Compared to the 100 nursing homes in Michigan, Munson Healthcare Otsego Memorial Hospital LTCU's overall rating (5 stars) is above the state average of 3.2, staff turnover (34%) is significantly lower than the state average of 46%, and health inspection rating (4 stars) is above the national benchmark.

What Should Families Ask When Visiting Munson Healthcare Otsego Memorial Hospital Ltcu?

Based on this facility's data, families visiting should ask: "Can I visit during a mealtime to observe dining assistance and food quality?" "How do you handle medical emergencies, and what is your hospital transfer rate?" "Can I speak with family members of current residents about their experience?"

Is Munson Healthcare Otsego Memorial Hospital Ltcu Safe?

Based on CMS inspection data, Munson Healthcare Otsego Memorial Hospital LTCU has a clean safety record: no substantiated abuse findings (meaning no confirmed cases of resident harm), no Immediate Jeopardy citations (the most serious violation level indicating risk of serious injury or death), and is not on the Special Focus Facility watch list (a federal program monitoring the lowest-performing 1% of nursing homes). The facility has a 5-star overall rating and ranks #1 of 100 nursing homes in Michigan. While no facility is perfect, families should still ask about staff-to-resident ratios and recent inspection results during their visit.

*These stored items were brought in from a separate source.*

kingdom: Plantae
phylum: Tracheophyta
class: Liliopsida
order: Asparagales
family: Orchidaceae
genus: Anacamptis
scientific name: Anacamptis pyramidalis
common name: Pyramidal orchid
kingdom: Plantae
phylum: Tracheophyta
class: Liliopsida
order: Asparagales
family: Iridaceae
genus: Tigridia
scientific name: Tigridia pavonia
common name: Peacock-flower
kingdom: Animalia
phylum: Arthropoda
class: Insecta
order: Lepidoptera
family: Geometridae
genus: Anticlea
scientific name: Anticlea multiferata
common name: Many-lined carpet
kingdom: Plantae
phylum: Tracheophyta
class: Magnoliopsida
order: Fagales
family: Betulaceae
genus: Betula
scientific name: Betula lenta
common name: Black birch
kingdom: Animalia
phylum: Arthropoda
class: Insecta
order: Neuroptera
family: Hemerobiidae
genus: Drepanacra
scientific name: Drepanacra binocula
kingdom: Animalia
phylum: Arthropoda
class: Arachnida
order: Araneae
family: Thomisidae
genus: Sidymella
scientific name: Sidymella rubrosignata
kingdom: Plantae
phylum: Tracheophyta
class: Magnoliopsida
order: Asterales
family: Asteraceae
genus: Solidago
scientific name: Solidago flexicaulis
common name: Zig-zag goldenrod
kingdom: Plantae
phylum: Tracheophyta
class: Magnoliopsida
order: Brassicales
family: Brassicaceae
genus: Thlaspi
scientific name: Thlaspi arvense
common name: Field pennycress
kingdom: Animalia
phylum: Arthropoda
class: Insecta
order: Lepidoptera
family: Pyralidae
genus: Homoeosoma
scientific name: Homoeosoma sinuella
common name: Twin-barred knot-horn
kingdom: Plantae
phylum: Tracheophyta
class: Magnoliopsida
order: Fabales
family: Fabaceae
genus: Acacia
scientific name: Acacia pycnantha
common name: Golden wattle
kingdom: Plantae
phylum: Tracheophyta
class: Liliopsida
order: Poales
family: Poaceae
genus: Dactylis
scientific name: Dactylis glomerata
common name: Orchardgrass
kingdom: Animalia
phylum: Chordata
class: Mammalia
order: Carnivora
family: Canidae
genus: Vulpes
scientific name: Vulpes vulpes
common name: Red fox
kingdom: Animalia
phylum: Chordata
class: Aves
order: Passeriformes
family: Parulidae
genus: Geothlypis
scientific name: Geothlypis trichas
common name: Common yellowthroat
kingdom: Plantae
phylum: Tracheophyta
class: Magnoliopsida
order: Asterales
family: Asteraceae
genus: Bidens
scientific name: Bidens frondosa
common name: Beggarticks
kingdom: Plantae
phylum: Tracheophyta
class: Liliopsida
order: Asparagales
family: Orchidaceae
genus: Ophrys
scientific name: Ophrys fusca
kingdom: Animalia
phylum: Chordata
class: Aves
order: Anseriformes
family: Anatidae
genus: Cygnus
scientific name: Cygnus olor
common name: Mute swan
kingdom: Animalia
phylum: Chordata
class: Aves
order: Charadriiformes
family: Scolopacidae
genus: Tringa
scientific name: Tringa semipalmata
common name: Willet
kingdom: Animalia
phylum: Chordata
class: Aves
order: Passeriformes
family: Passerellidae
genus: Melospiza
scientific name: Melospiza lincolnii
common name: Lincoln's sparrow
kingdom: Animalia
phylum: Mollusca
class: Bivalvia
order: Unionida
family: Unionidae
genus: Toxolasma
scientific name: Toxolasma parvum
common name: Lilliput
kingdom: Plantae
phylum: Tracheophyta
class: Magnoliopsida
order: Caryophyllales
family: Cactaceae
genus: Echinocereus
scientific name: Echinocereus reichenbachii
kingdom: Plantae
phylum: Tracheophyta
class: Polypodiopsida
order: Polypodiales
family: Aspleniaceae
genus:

Do Nurses at Munson Healthcare Otsego Memorial Hospital Ltcu Stick Around?

Munson Healthcare Otsego Memorial Hospital LTCU has a staff turnover rate of 34%, which is about average for Michigan nursing homes (state average: 46%). Moderate turnover is common in nursing homes, but families should still ask about staff tenure and how the facility maintains care continuity when employees leave.

Was Munson Healthcare Otsego Memorial Hospital Ltcu Ever Fined?

Munson Healthcare Otsego Memorial Hospital LTCU has no federal fines on record. CMS issues fines when nursing homes fail to meet care standards or don't correct problems found during inspections. The absence of fines suggests the facility has either maintained compliance or corrected any issues before penalties were assessed. This is a positive indicator, though families should still review recent inspection reports for the full picture.

Is Munson Healthcare Otsego Memorial Hospital Ltcu on Any Federal Watch List?

Munson Healthcare Otsego Memorial Hospital LTCU is not on any federal watch list. The most significant is the Special Focus Facility (SFF) program, which identifies the bottom 1% of nursing homes nationally based on persistent, serious quality problems. Not being on this list means the facility has avoided the pattern of deficiencies that triggers enhanced federal oversight. This is a positive indicator, though families should still review the facility's inspection history directly.